ChatNetZero, the world’s first climate target chatbot, has unveiled a major feature upgrade improving its speed, transparency, and computational efficiency as a climate accountability tool.
Originally launched in 2023, ChatNetZero was built to improve the transparency of net zero targets by enabling policymakers, journalists, investors, and civil society to scrutinise climate pledges. Unlike general-purpose large language models (LLMs), such as ChatGPT, ChatNetZero is purpose-built for climate accountability. Its outputs are grounded in peer-reviewed datasets and include source citations, reducing the risk of ‘hallucinated’ responses, that currently limit the credibility of general-purpose AI as a climate research tool.
At the same time, the rapid growth of AI is driving a surge in energy demand, pushing total data centre electricity use to around 945 TWh by 2030, slightly more than the entire consumption of Japan today. While AI has major potential to support climate action, transparency and regulatory oversight of its environmental impacts remains limited.
ChatNetZero (3.0) addresses this challenge by displaying the energy consumption of each query in watt-hours, alongside real-world equivalents, such as the power needed to run common household appliances. By disclosing this information, the platform helps policymakers, researchers, and climate professionals better quantify the true environmental impact of AI systems.
Because ChatNetZero is trained on targeted climate datasets and documents, the computational workload required for each query is significantly lower than general-purpose AI. For example, if the population of a country the size of Ireland asked the same question using ChatNetZero instead of a general-purpose AI, it could save around 1,410 kWh of electricity — roughly the amount a typical UK household uses over several months.
ChatNetZero co-developer, James Zhang of Arboretica, said:
“Transparency cannot be optional in the age of AI, especially as these systems increasingly shape public understanding, policy decisions, and investment flows.
“If AI is to fulfil its promise as a tool for tackling the climate crisis, it must also be accountable for its own environmental footprint. By making energy consumption visible, we’re showing that this level of transparency is possible and meaningful – and calling on other AI companies to follow suit.”
A Redesigned Architecture for AI Efficiency
The upgrade reflects the rapid evolution of AI over the past two and a half years. Earlier versions processed thousands of documents in a single batch using a static retrieval process.
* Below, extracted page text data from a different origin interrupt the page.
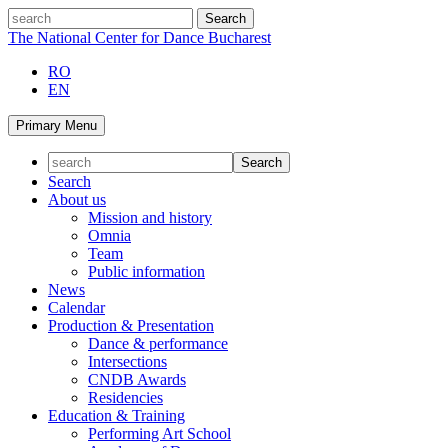
Skip
search
to
The National Center for Dance Bucharest
content
RO
EN
Primary Menu
Search
About us
Mission and history
Omnia
Team
Public information
News
Calendar
Production & Presentation
Dance & performance
Intersections
CNDB Awards
Residencies
Education & Training
Performing Art School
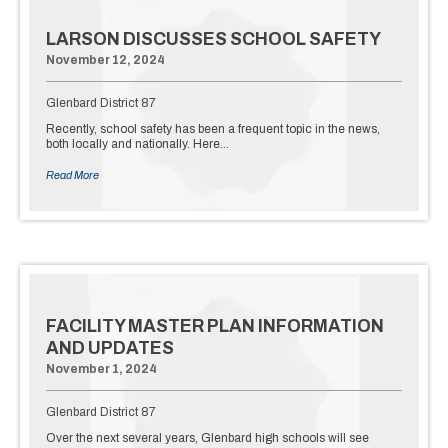
LARSON DISCUSSES SCHOOL SAFETY
November 12, 2024
Glenbard District 87
Recently, school safety has been a frequent topic in the news,
both locally and nationally. Here…
Read More
FACILITY MASTER PLAN INFORMATION
AND UPDATES
November 1, 2024
Glenbard District 87
Over the next several years, Glenbard high schools will see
The new platform introduces a dynamic, agent-based retrieval architecture that selects the right tool and loads only the documents relevant to each user query.
Core ChatNetZero (CNZ) upgrades include:
- Updated Net Zero Tracker (NZT) Database Integration
- CNZ continues to draw on data from the Net Zero Tracker (NZT) – the world’s most comprehensive review of net zero commitments.
- The platform now synchronises continuously with the NZT database, ensuring users access the most up-to-date data and citation-backed analysis.
- Dynamic Document Intelligence
- CNZ loads only relevant documents per query, reducing unnecessary computational overhead and enabling seamless integration of new datasets.
- Per-query Energy Disclosure
- Estimates energy use using published benchmarks and response-time modelling.
- Displays energy consumption in watt-hours with contextual equivalents.
- Enhanced Mathematical Capability.
- General-purpose LLMs struggle with precise quantitative reasoning. CNZ incorporates a built-in calculation function purpose-built for climate-related data.
- This improves the platform’s ability to perform emissions comparisons, percentage reductions and target-alignment analysis. E.g. it can now provide mathematically-verified answers to questions such as:
- “How many companies in Germany have set net zero targets?” Or “What proportion of firms have a 2050 net zero target with interim milestones?”
Dr. Angel Hsu, co-developer of ChatNetZero and Director of Data-Driven EnviroLab, said:
“As large language models become more powerful, they also become more resource-intensive. We redesigned ChatNetZero to move away from monolithic document processing toward a targeted retrieval system that improves efficiency without compromising analytical integrity.
“By dynamically retrieving only relevant materials and disclosing estimated energy use per query, we are strengthening both climate accountability and AI accountability.”
Aligning with the COP30 Information Integrity Declaration
The launch comes amid growing international attention on information integrity in climate discourse. In November 2025, UNESCO and partners advanced the COP30 Information Integrity Declaration on Climate Change, calling for stronger safeguards against misinformation, enhanced transparency in digital systems, and greater accountability in AI.
Dr. Angel Hsu, Director of Data-Driven EnviroLab, added:
“ChatNetZero 3.0 shows what is possible when AI is designed with accountability at its core. ChatNetZero 3.5 will go further, giving decision-makers an AI partner that doesn’t just generate answers but investigates. We believe this is the direction the entire field of climate AI should be heading.”